# EXTRACT PROVIDED
New York Mayor Bill de Blasio’s proposal to tax the rich to pay for universal early-childhood education faces obstacles in the state capital in a year when Governor Andrew Cuomo and lawmakers are up for re-election.
The new mayor’s five-year plan to raise the city income tax on residents earning more than $500,000 annually needs state approval. Cuomo, a fellow Democrat, and Republicans who run the senate with a group of breakaway Democrats both say they support de Blasio’s call for pre-kindergarten programs. Backing a tax increase to finance it, they say, is another matter.
“We have said we’re supportive of universal pre-K; the question is, how do you pay for it?” said Scott Reif, a spokesman for Senator Dean Skelos, the Long Island Republican who co-leads the chamber. Skelos has said there’s room in the city’s $70 billion budget to fund the program.
De Blasio, 52, won election by the biggest margin for a non-incumbent in city history with a campaign that described a metropolis divided between rich and poor. The first Democrat elected to run the largest U.S. city in 20 years, he says taxing the wealthy to pay for early childhood education would help close that gap. His egalitarian theme has already captured national attention. After a meeting on job creation and economic fairness with President Barack Obama and other newly elected mayors last month, de Blasio emerged as the group’s spokesman.
Soy Latte
The mayor’s proposal would generate $530 million over five years by raising taxes on income above $500,000 a year to 4.4 percent from almost 3.9 percent. For the 27,300 city taxpayers earning $500,000 to $1 million, the average increase would be $973 a year, according to the Independent Budget Office, a municipal agency.
“That’s less than three bucks a day — about the cost of a small soy latte at your local Starbucks,” de Blasio said of the plan Jan. 1 when he was sworn into office by former President Bill Clinton. “We do not ask more of the wealthy to punish success; we do it to create more success stories.”
Alternative funding might be found in the state or city budgets, yet having the wealthy pay for the program fits the idea of ending the “tale of two cities” de Blasio described on the campaign trail, said Hank Sheinkopf, a New York-based political consultant.
The city’s richest 1 percent took home almost 39 percent of all earnings in 2012, up from 12 percent in 1980, according to the Fiscal Policy Institute, a nonprofit research group in New York.
“Unless there’s a tax on the rich, it will not achieve its goal,” Sheinkopf said.
In his inaugural address, de Blasio said he wouldn’t wait to push his tax plan in Albany. He reiterated that point yesterday at a press briefing in Manhattan.
“I’ve been very clear about this — this is a five-year plan,” de Blasio said. “It has to be sustained. We need all of the resources that we’ve asked for in order to sustain it, and the only way to do that is with a very specific and dedicated tax on those who make a half-million or more. That’s our mission, and we’re committed to it.”

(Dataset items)
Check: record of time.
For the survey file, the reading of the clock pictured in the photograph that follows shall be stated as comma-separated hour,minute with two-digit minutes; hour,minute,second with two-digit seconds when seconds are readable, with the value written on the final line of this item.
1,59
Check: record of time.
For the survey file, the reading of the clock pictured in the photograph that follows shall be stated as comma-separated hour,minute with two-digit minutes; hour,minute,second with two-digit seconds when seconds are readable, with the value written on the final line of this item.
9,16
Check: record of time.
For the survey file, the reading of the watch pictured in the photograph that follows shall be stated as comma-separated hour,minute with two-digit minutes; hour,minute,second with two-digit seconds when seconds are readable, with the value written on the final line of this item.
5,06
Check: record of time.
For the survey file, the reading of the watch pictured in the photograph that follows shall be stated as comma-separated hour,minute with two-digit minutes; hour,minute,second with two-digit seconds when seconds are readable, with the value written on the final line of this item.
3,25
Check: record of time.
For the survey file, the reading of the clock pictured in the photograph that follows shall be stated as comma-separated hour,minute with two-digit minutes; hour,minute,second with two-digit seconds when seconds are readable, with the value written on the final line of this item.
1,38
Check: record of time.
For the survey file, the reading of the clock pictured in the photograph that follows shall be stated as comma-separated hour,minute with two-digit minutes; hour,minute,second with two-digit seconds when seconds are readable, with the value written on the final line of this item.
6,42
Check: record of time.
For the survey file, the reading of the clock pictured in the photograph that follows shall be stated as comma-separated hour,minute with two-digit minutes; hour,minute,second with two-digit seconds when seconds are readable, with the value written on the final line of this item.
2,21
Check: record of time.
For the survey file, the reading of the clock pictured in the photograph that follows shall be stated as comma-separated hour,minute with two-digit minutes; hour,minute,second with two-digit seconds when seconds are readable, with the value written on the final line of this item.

# OBJECTIVE
Name every person whose words the article on de Blasio's pre-kindergarten tax plan quotes directly inside quotation marks.

# RIGHT ANSWER
Scott Reif, Bill de Blasio, Hank Sheinkopf